All path.* values must be absolute paths.

startup.yml lists which generators to start and can override any generation parameter from eventum.yml on a per-generator basis:

startup.yml
- id: access-logs
  path: access-logs/generator.yml   # relative to generators_dir
  autostart: true
  timezone: America/New_York

- id: error-logs
  path: error-logs/generator.yml
  live_mode: false                  # override: run in sample mode
  batch:
    size: 50000                     # override: larger batches

Parameters cascade: eventum.yml sets the defaults → startup.yml overrides per generator. Any field not specified in startup.yml inherits from eventum.yml.

Generator level

A generator is a self-contained directory with a config file and its supporting resources:

generator.yml
access.jinja
error.jinja

Only generator.yml is required. The other directories depend on which plugins you use:

DirectoryUsed byContains
templates/template event pluginJinja2 .jinja files
scripts/script event pluginPython .py files
samples/template event plugin (samples)CSV, JSON, or other data files
patterns/time_patterns input pluginTime pattern YAML definitions

generator.yml

The generator config defines the three-stage pipeline — input, event, and output:

generator.yml
input:
  - cron:
      expression: "* * * * * *"
      count: 1

event:
  template:
    mode: all
    templates:
      - access_log:
          template: templates/access.jinja

output:
  - stdout: {}
  - file:
      path: output/events.log

See the generator.yml reference for the full schema.

Path resolution

All relative paths inside generator.yml are resolved from the directory containing the config file, not from the working directory. This means a generator directory is fully portable — you can move it anywhere and it works as long as its internal structure is intact.

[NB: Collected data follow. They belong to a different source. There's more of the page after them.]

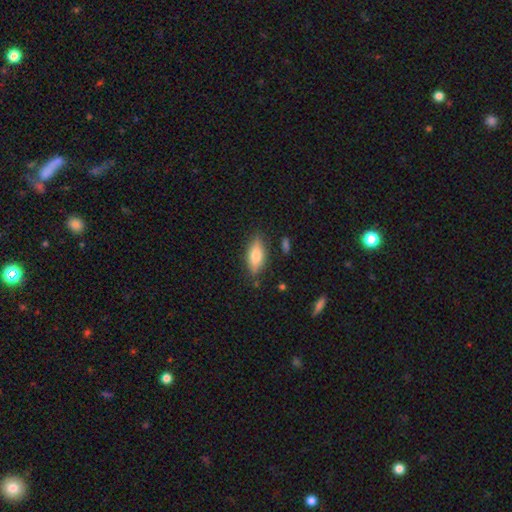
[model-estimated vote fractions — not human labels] Morphology: type=smooth (70%); roundness=in between (73%); merging=none (81%).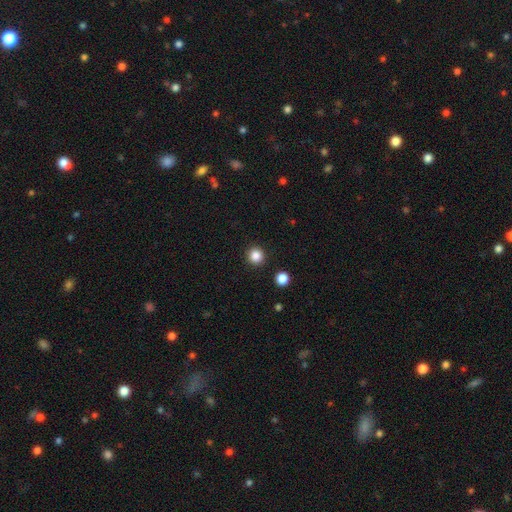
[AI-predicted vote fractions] Morphology: type=smooth (85%); roundness=round (95%); merging=none (92%).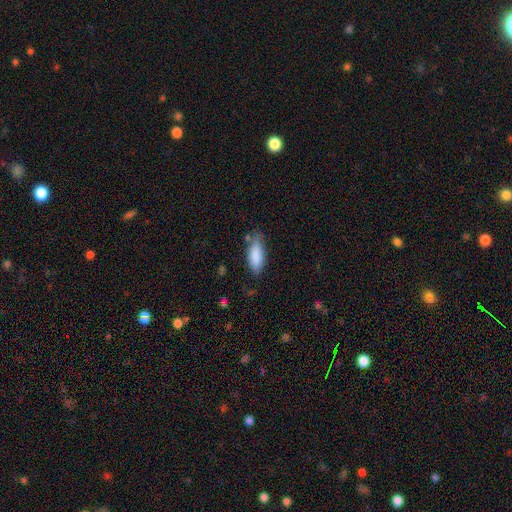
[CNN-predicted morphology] Smooth or featured: smooth — 87% (featured or disk — 7%)
How rounded: in between — 77% (cigar-shaped — 22%)
Merging: none — 65% (minor disturbance — 26%)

For example, if generator.yml is at /opt/eventum/generators/access-logs/generator.yml, then templates/access.jinja resolves to /opt/eventum/generators/access-logs/templates/access.jinja.

Single-generator mode

When using eventum generate, you don't need eventum.yml or startup.yml — just a generator directory with its config:

generator.yml
eventum generate --id my-gen --path my-generator/generator.yml ...

All execution parameters (timezone, batch size, live mode, etc.) are passed as CLI flags instead of being defined in startup.yml. See the eventum generate reference for all available flags.